It's not a good time to be a pheasant in Iowa. After two long, hard winters, regular spring flooding and the Flood of 2008, the state's pheasant population is at an all-time low.
For the Aldo Leopold Chapter of Pheasants Forever, the declining pheasant population is a big concern. The group celebrated 21 years of grassroots conservation efforts during its annual banquet Saturday night at Pzazz Convention and Event Center.
Besides a dinner, the night was filled with games, raffles, prizes and a live and silent auction that featured more than 60 items, including several high-powered rifles and shotguns.
"The purpose of our organization is conservation, preserving and establishing wildlife habitats and educating youth about conservation," said Aldo Leopold chapter president Christa Perkins. "Every dollar we raise stays under local control."
More than 250 people comprised of chapter members and their families attended the banquet, which Perkins hoped would raise between $18,000 and $20,000 for the organization like it did last year.
The Aldo Leopold chapter has spent more than $100,000 on habitat restoration efforts affecting 5,000 acres in Des Moines County, and has spent more than $30,000 on conservation education programs. One of their most visible programs is the annual Youth Outdoor Jamboree, which is a collaboration between Pheasants Forever, the Des Moines County Conservation Department and several other agencies.
Despite their best efforts, the group can do little to stem the tide of Mother Nature and modern farming, so their only hope in preserving nesting spots for pheasants and quail is through Iowa's Conservation Reserve Program.
"The pheasant population is so down," said Chris Lee, DMC Conservation Natural Resource Manager and Aldo Leopold chapter member. "I hunted pretty hard this year, and I only saw eight or 10 birds."

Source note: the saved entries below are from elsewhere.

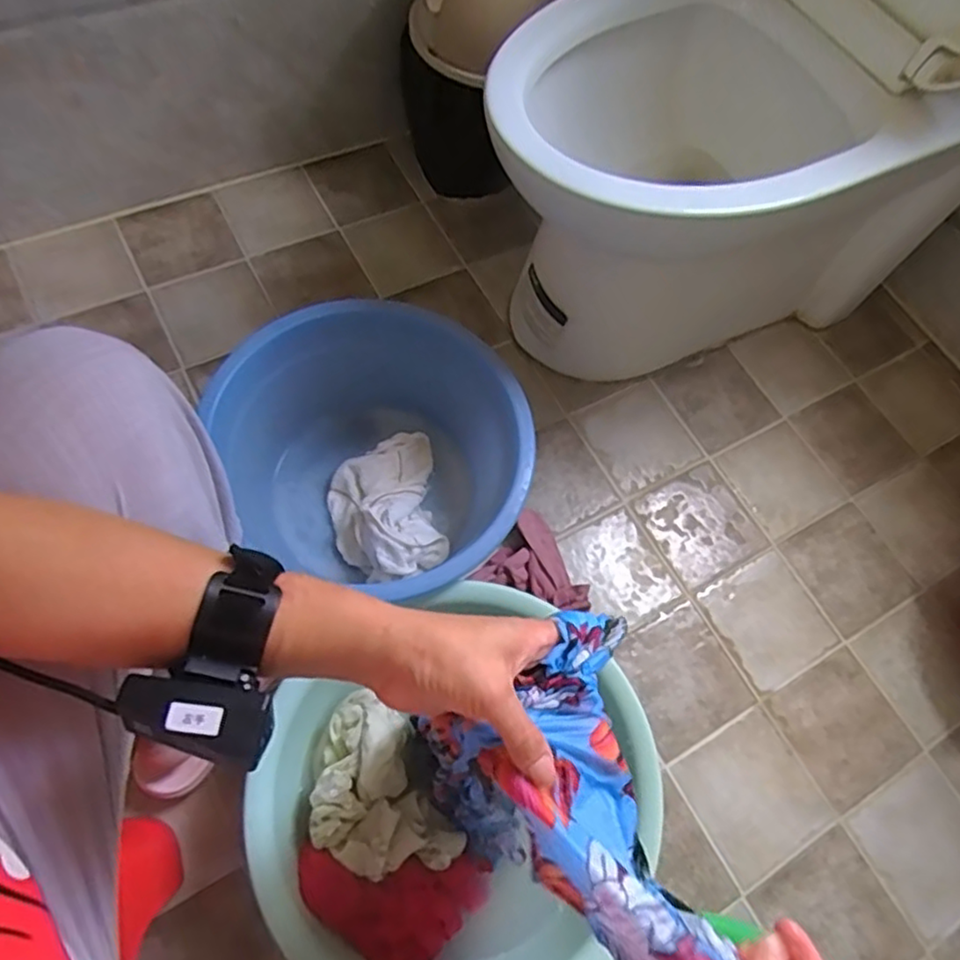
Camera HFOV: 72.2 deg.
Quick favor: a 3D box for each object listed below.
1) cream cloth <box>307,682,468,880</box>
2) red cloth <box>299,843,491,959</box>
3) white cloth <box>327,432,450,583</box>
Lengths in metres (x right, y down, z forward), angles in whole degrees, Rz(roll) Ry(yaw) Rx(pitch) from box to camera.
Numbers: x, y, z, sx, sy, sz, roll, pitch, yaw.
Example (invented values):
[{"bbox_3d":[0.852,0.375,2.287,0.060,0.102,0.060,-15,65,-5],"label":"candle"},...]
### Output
[{"bbox_3d":[-0.108,0.310,0.653,0.120,0.058,0.182,-27,63,-16],"label":"cream cloth"},{"bbox_3d":[-0.079,0.405,0.621,0.182,0.050,0.096,12,58,-15],"label":"red cloth"},{"bbox_3d":[-0.119,0.034,0.823,0.140,0.060,0.204,-8,60,-6],"label":"white cloth"}]

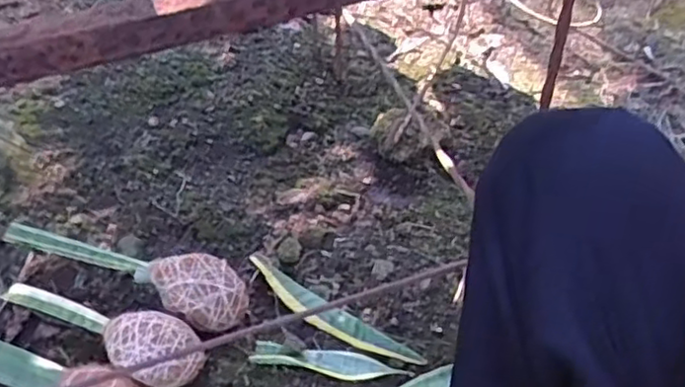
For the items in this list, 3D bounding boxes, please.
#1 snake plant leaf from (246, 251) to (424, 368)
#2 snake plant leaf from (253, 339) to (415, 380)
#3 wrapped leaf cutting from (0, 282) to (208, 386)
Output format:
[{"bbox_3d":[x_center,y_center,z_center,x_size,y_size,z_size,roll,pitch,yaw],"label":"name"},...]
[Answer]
[{"bbox_3d":[-0.020,0.139,0.780,0.248,0.031,0.039,31,55,27],"label":"snake plant leaf"},{"bbox_3d":[-0.013,0.187,0.745,0.174,0.012,0.033,6,48,7],"label":"snake plant leaf"},{"bbox_3d":[-0.274,0.142,0.749,0.268,0.074,0.071,23,52,22],"label":"wrapped leaf cutting"}]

Though it's possible for pheasant populations to quickly bounce back due to the high number of eggs they lay, there may not be enough nesting ground left for that to happen. Lee said many 10-year CRP contracts with local land owners are expiring, which means nesting sites likely will be turned back into farmland. He blamed the push for ethanol fuel, which has many farmers planting more corn. At least 80 percent of Iowa's pheasant harvest occurs on private land.
"We've lost a swatch of habitat (in Iowa) as big as an eight-mile-wide strip of grassland from Davenport to Omaha," Lee said. "A good spring would help a bunch. The Pheasants Forever chapter is going like gangbusters, pushing hard legislatively."
Habitat chairman Butch Schmeiser, who was working the raffle table Saturday night, described the situation in even bleaker terms. He said more than 50 percent of local CRP contracts will be up for expiration before 2012. Besides corn, much of the land will be used for cattle pastures.
"At one time, we were No. 1 in pheasant population. We're now No. 10 and falling," Schmeiser said. "We have 1.7 million acres of CRP land, and at one time, we had 2.5 million acres. Those were the years we were number one."
But as long as there are dedicated volunteers, there is always hope.
"The only way it's going to improve is by improving the habitat we put in the ground. Pheasants are a grassland bird, so we need acres of grassland prairie," he said.
Lee and a group of Mediapolis fifth-graders are doing what they can to create natural habitat for quail and pheasants on 18 acres in Luckenbill Woods.
The children got a crash course in quail management before helping create winter escape cover for the quail. Lee will return with the children in spring to replant the prairie with diverse vegetation, which will serve as a habitat for quail and pheasant. After three or four years, the prairie will be burned to make way for new plant life.
"We need to maintain the prairies," Lee said.
And maybe the bird population will bounce back.